Before we start reconstruction we need to preprocess our images. We will use the Lightweight Human Pose Estimation neural network for this purpose.

In [None]:
#@title Initialize preprocessing code
%cd /content/lightweight-human-pose-estimation.pytorch/

import torch
import cv2
import numpy as np
from models.with_mobilenet import PoseEstimationWithMobileNet
from modules.keypoints import extract_keypoints, group_keypoints
from modules.load_state import load_state
from modules.pose import Pose, track_poses
import demo
import glob

def get_rect(net, images, height_size):
    net = net.eval()

    stride = 8
    upsample_ratio = 4
    num_keypoints = Pose.num_kpts
    previous_poses = []
    delay = 33
    for image in images:
        rect_path = image.replace('.%s' % (image.split('.')[-1]), '_rect.txt')
        img = cv2.imread(image, cv2.IMREAD_COLOR)
        orig_img = img.copy()
        orig_img = img.copy()
        heatmaps, pafs, scale, pad = demo.infer_fast(net, img, height_size, stride, upsample_ratio, cpu=False)

        total_keypoints_num = 0
        all_keypoints_by_type = []
        for kpt_idx in range(num_keypoints):  # 19th for bg
            total_keypoints_num += extract_keypoints(heatmaps[:, :, kpt_idx], all_keypoints_by_type, total_keypoints_num)

        pose_entries, all_keypoints = group_keypoints(all_keypoints_by_type, pafs)
        for kpt_id in range(all_keypoints.shape[0]):
            all_keypoints[kpt_id, 0] = (all_keypoints[kpt_id, 0] * stride / upsample_ratio - pad[1]) / scale
            all_keypoints[kpt_id, 1] = (all_keypoints[kpt_id, 1] * stride / upsample_ratio - pad[0]) / scale
        current_poses = []

        rects = []
        for n in range(len(pose_entries)):
            if len(pose_entries[n]) == 0:
                continue
            pose_keypoints = np.ones((num_keypoints, 2), dtype=np.int32) * -1
            valid_keypoints = []
            for kpt_id in range(num_keypoints):
                if pose_entries[n][kpt_id] != -1.0:  # keypoint was found
                    pose_keypoints[kpt_id, 0] = int(all_keypoints[int(pose_entries[n][kpt_id]), 0])
                    pose_keypoints[kpt_id, 1] = int(all_keypoints[int(pose_entries[n][kpt_id]), 1])
                    valid_keypoints.append([pose_keypoints[kpt_id, 0], pose_keypoints[kpt_id, 1]])
            valid_keypoints = np.array(valid_keypoints)
            
            if pose_entries[n][10] != -1.0 or pose_entries[n][13] != -1.0:
              pmin = valid_keypoints.min(0)
              pmax = valid_keypoints.max(0)
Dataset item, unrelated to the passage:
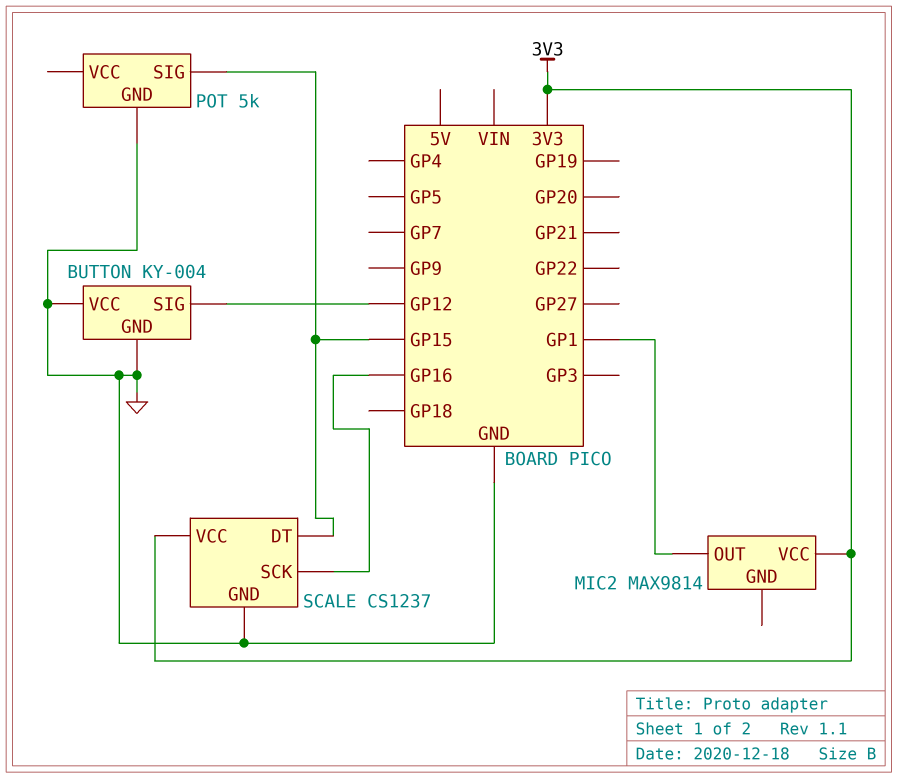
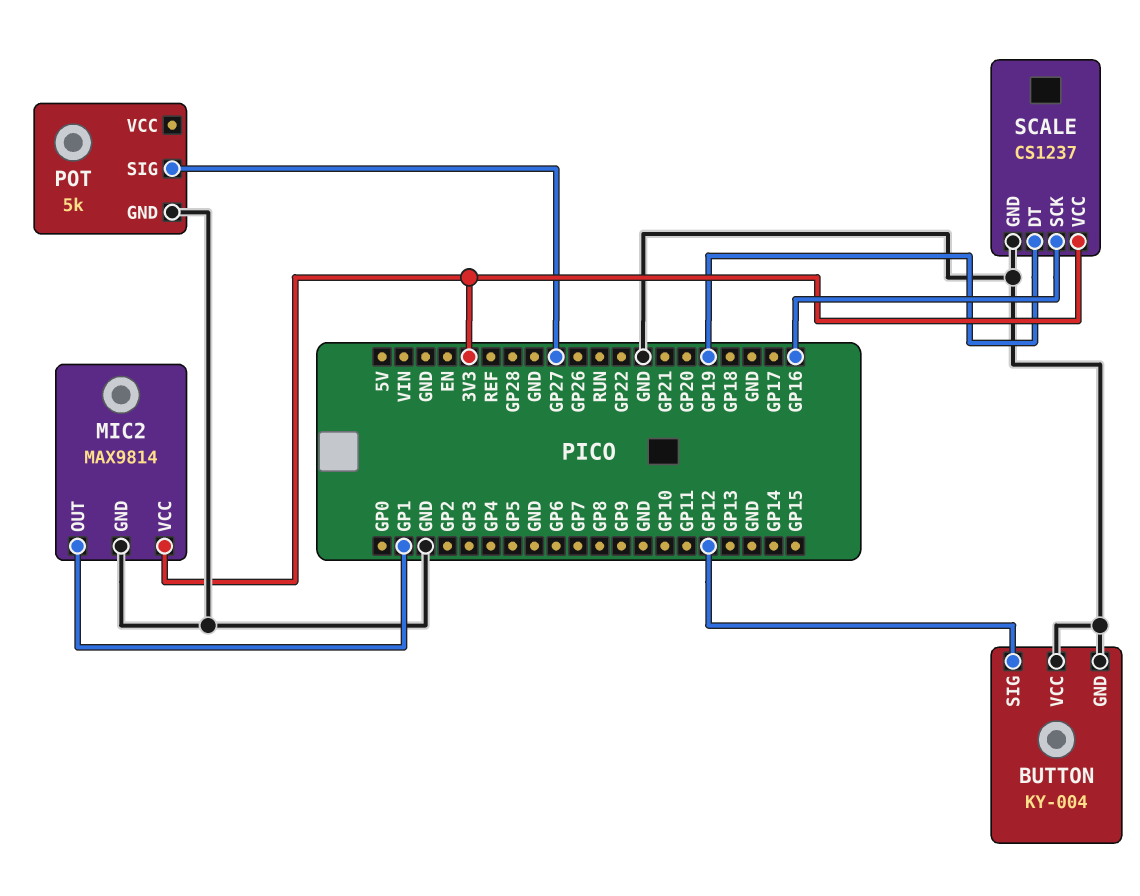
MIC2 pin GND: none -> GND
POT pin SIG: GP15 -> GP27
SCALE pin DT: GP15 -> GP19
              center = (0.5 * (pmax[:2] + pmin[:2])).astype(np.int)
              radius = int(0.65 * max(pmax[0]-pmin[0], pmax[1]-pmin[1]))
            elif pose_entries[n][10] == -1.0 and pose_entries[n][13] == -1.0 and pose_entries[n][8] != -1.0 and pose_entries[n][11] != -1.0:
              # if leg is missing, use pelvis to get cropping
              center = (0.5 * (pose_keypoints[8] + pose_keypoints[11])).astype(np.int)
              radius = int(1.45*np.sqrt(((center[None,:] - valid_keypoints)**2).sum(1)).max(0))
              center[1] += int(0.05*radius)
            else:
              center = np.array([img.shape[1]//2,img.shape[0]//2])
              radius = max(img.shape[1]//2,img.shape[0]//2)

            x1 = center[0] - radius
            y1 = center[1] - radius

            rects.append([x1, y1, 2*radius, 2*radius])

        np.savetxt(rect_path, np.array(rects), fmt='%d')

In [None]:
#@title Run preprocessing
images = []
for ext in ('png', 'PNG', 'jpg', 'jpeg', 'JPG', 'JPEG'):
  images.extend(glob.glob(f"{image_path}/*.{ext}"))
net = PoseEstimationWithMobileNet()
checkpoint = torch.load('checkpoint_iter_370000.pth', map_location='cpu')
load_state(net, checkpoint)

get_rect(net.cuda(), images, 512)

## Reconstruction

Now we are ready to run PIFuHD to reconstruct the 3d model

In [None]:
#@title Run PIFuHD
%cd /content/pifuhd
# Warning: all images with the corresponding rectangle files under -i will be processed. 
!python -m apps.simple_test -r 256 --use_rect -i $image_path -o $result_path

# seems that 256 is the maximum resolution that can fit into Google Colab. 
# If you want to reconstruct a higher-resolution mesh, please try with your own machine.